A nation that calls itself free should hang its head in shame if it cannot be home to people who harbor and express unpopular ideas and opinions, however controversial or egregious those opinions are. MF Husain, a famous artist born in India, died in exile in London as a Qatari citizen. Hounded and targeted by the new generation of Indian Hindus who could not fathom why we are a proud nation, MF Husain left his home country never to return again.
A basic requirement of a free nation is that it should allow expression of conflicting and dissenting ideas. And those who express those ideas should be protected from persecution, even when the targets are sacred symbols of majority or minority groups. A nation can be considered to be free only when it allows its strongest dissenters and critics to live within enjoying the freedom like any other. A country like United States shall remain a great free nation as long as Noam Chomsky and Michael Moore continue living there without fear of persecution. But even the most free of the nations succumb to the pressures of the majority and turn tyrannical.

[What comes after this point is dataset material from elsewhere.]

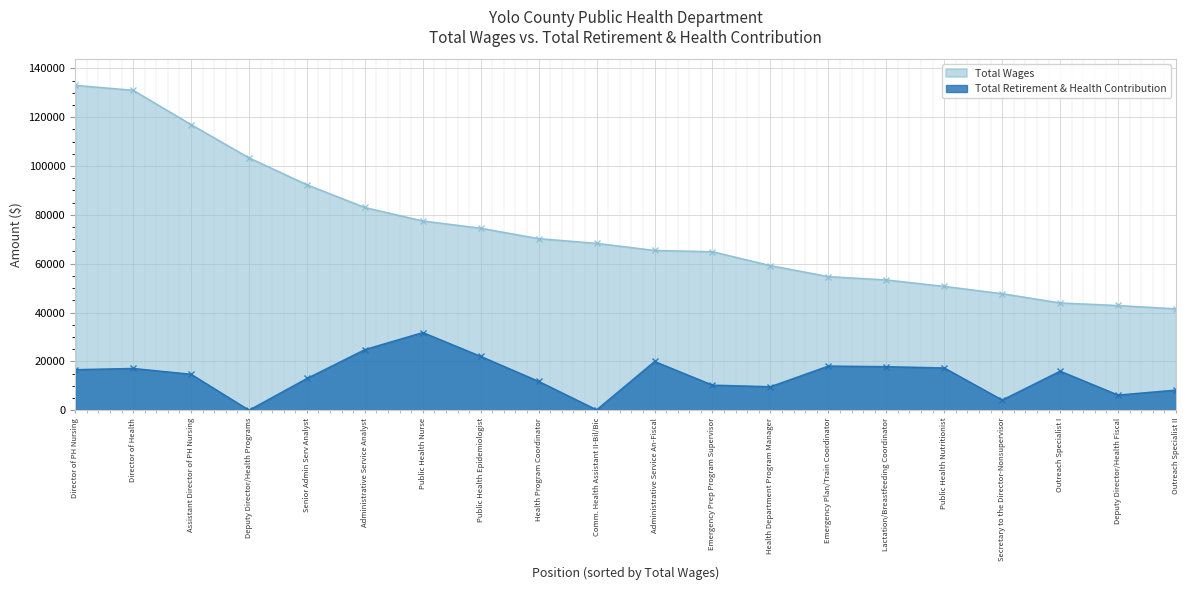

True or false: Total Wages has a value of 34640 at Emergency Prep Program Supervisor.

False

History is fraught with victories of tyrannical intolerance where individuals were targeted for an expression that did not conform to the mores and standards of the majority. Galileo Galilei was house arrested, and was asked to shut up and renounce his belief in the Copernican Solar System, just because the majority Christians led by the Vatican found his ideas disagreeable. He escaped being burnt at stake by a whisker.
Many nations, insecure and intolerant, continue to expel artists, authors and scientists from their countries for expressing views which are inconsistent with the majoritarian view. These insecure nations have laws that try to protect the state or a group from the onslaught of a puny individual, whereas the modern nation is founded on the idea to protect the individual from the tyranny of a group or a state.
Some such laws continue to persist in India thereby questioning the legitimacy of India’s much touted democratic credentials. Is India really a free nation, one can ask. And the answer is ‘it is not’. Sedition laws which try to protect the nation from ‘feelings’ of hatred or anger of an individual expressed against the government, or the Section 295A which tries to protect a religion from its sentiments getting hurt, continue to be used by the powerful groups and Indian states to clamp down on individual freedoms in this country. Existence of such laws is an anathema to the idea of a free nation.
Witch-hunting was carried out by powerful religious groups in Europe with the behest of the monarch or the state against vulnerable and powerless individuals and put nearly 100,000 women to death over 300 years. What these women did was not anything wrong, but their mere existence embracing independent thinking was considered to be in conflict with the majoritarian view of the prevailing times. These women had to give up their lives so that the insecure majority groups can feel satisfied that they have now forcefully conformed everyone to their ideas and opinions. Such is the lust of majority which seeks a conformance from the deviants that they can torture them, impale them, disembowel them or burn them at stake.
In the 21st century India, we hound them, harass them, and use arcane laws to prosecute them. We even use the mainstream media to build up intolerance amongst the masses. The alleged crime of MF Husain is that he depicted Hindu goddesses in nude, which is in fact considered intrinsic part of glorious Indian tradition, where many gods and goddesses are depicted in nude across many temples and museums, sometimes performing sexual acts. In one of the museums in Trivandrum, a statue depicts Shiva with a nude Parvati on his lap while his arm goes around her to tweak her prominent nipple. In my hometown in Telangana, a male god stands proud at the entrance of the temple displaying his penis to everyone.
And yet, the idea of MF Husain painting nude Hindu goddesses was deemed intolerable by the majority conservative Hindus who had a parochial view of their own traditions and religion. These Hindus are selective in choosing their targets. Some Hindus living in London protested against showcasing MF Husain’s paintings but did not bother to stop an exhibition that came up just few days later of Chola dynasty statues showcasing nude gods and goddesses.
Nonconformance in practices or opinions or expressions should not be treated as unpatriotic; and yet we continue to indulge in measuring one’s loyalty towards a nation by how much he/she conforms to the standards of the majority. It is not necessary to agree with the opinions and expressions of Arundhati Roy or MF Husain, but it is necessary to allow them to articulate and express their opinions and ideas without fear of persecution. Instead, Indians have hounded these people for being nonconformists. Using some arcane and insane colonial laws that continue to languor in India though British have already left, these intolerant brigands armed with bigotry and blind belief, representing the powerful majority group called Hindus, took up arms to fight a powerless individual. Though acquitted by a High Court in India, these Hindu zealots were allowed to harass MF Husain, while the police gleefully allowed people to file hundreds of cases against him in India. Unable to cope with so much harassment, the artist had to leave his motherland.
21st Century India exiled one of its great artists. And that great artist died in a foreign land pining for his home country. With his death in exile, the intolerance has won, and the idea of a free India has lost out.